The long-tailed finch adapts readily to captivity, although it requires an aviary rather than a cage to thrive, and damp conditions need to be avoided. Export of the species has been banned from Australia, and they have become rather expensive in the UK. A caged pair are best kept on their own in the breeding season, because they become aggressive to other small finches. They breed readily in captivity, sometimes producing two broods a year, and live for around 5 to 8 years. In captivity, a pair of Heck's grass finches (P. a. hecki) might raise brood after brood continuously, which would jeopardise their health, if they are not fed with an adequate diet all year round.
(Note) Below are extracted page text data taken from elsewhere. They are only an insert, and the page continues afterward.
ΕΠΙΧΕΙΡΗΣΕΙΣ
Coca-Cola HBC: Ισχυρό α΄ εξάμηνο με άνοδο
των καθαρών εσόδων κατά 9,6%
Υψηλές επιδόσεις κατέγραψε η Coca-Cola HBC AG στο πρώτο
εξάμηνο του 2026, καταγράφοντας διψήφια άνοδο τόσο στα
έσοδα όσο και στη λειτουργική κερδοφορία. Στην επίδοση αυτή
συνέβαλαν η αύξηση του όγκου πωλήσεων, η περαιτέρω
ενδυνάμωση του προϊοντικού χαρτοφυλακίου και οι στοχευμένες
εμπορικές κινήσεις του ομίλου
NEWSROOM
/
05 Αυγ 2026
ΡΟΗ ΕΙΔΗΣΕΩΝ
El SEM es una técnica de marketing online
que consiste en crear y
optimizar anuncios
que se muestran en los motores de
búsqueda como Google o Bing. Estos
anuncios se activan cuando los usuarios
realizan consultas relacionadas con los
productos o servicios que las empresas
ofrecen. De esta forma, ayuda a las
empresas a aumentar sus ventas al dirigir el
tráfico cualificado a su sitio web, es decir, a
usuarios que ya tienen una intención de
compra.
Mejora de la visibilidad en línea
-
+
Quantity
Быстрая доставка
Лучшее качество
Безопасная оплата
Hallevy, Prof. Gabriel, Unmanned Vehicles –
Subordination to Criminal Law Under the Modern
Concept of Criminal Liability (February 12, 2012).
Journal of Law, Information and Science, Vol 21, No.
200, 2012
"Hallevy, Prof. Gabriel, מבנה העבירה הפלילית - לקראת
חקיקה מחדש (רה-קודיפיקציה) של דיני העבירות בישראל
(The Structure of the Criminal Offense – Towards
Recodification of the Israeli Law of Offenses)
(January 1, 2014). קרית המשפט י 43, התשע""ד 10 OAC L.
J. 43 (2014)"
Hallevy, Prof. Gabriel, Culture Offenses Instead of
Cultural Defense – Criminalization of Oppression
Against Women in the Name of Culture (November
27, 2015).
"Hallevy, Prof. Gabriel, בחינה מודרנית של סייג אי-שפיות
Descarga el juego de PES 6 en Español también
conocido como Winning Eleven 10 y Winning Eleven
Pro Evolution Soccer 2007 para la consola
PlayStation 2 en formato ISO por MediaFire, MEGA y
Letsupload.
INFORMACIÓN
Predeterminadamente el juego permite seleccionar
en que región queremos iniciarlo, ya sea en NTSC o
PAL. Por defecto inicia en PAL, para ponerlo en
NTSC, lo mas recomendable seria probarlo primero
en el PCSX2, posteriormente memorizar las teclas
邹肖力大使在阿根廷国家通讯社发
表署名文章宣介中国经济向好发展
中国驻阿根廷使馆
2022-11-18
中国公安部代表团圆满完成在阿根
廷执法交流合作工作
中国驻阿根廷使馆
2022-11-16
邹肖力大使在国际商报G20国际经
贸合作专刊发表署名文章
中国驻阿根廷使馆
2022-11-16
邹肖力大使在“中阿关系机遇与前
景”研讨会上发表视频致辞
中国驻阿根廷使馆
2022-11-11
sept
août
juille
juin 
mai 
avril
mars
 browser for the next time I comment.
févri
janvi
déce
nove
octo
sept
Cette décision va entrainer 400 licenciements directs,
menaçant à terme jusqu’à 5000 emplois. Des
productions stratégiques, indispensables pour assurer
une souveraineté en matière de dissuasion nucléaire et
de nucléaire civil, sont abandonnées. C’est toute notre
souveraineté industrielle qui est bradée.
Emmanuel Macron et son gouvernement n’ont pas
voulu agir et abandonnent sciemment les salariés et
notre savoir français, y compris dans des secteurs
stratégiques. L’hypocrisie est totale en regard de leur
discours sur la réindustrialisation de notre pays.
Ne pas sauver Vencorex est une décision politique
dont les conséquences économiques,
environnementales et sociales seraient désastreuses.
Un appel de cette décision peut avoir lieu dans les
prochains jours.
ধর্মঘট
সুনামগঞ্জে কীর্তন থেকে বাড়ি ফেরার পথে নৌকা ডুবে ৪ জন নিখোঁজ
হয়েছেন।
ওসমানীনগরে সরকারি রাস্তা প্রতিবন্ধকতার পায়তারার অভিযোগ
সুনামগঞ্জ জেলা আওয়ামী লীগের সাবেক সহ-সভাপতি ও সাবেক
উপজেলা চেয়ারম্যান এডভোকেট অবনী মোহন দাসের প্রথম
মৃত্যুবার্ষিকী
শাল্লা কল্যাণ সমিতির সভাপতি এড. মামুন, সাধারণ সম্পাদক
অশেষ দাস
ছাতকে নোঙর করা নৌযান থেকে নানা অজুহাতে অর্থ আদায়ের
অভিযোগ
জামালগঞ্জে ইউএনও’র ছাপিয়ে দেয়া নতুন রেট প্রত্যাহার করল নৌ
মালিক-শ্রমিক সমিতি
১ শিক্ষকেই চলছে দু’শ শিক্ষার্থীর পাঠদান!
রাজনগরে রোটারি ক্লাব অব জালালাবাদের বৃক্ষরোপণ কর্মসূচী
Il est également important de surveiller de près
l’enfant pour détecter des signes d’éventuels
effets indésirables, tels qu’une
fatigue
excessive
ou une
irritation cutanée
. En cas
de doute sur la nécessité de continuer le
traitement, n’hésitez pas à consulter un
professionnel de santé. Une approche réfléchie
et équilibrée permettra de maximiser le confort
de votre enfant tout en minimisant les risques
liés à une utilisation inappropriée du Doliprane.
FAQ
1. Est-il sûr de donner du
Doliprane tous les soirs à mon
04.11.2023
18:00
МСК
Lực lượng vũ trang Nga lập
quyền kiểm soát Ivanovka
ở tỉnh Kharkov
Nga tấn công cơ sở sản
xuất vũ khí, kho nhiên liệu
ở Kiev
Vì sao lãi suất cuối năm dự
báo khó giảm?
Alternatively, the sexes can be separated for the winter.

The species was well established in aviaries by the 1930s and regarded as robust specimens with interesting behaviours and an appealing appearance. The first record of successful breeding of the yellow-billed subspecies was in 1897, and the red-billed grass-finch was reproducing in English aviaries around a decade later, The species was also being bred in its native country during this period, including from pairs held at the Australian Museum. By the twenty first century these finches became popular amongst avicultural enthusiasts in European, Asian, and North American countries, and in South Africa, the species is recorded but rare in New Zealand. These finches are not common in the United Kingdom, being second after the Gouldian finch Chloebia gouldiae in terms of scarcity of breeders and availability.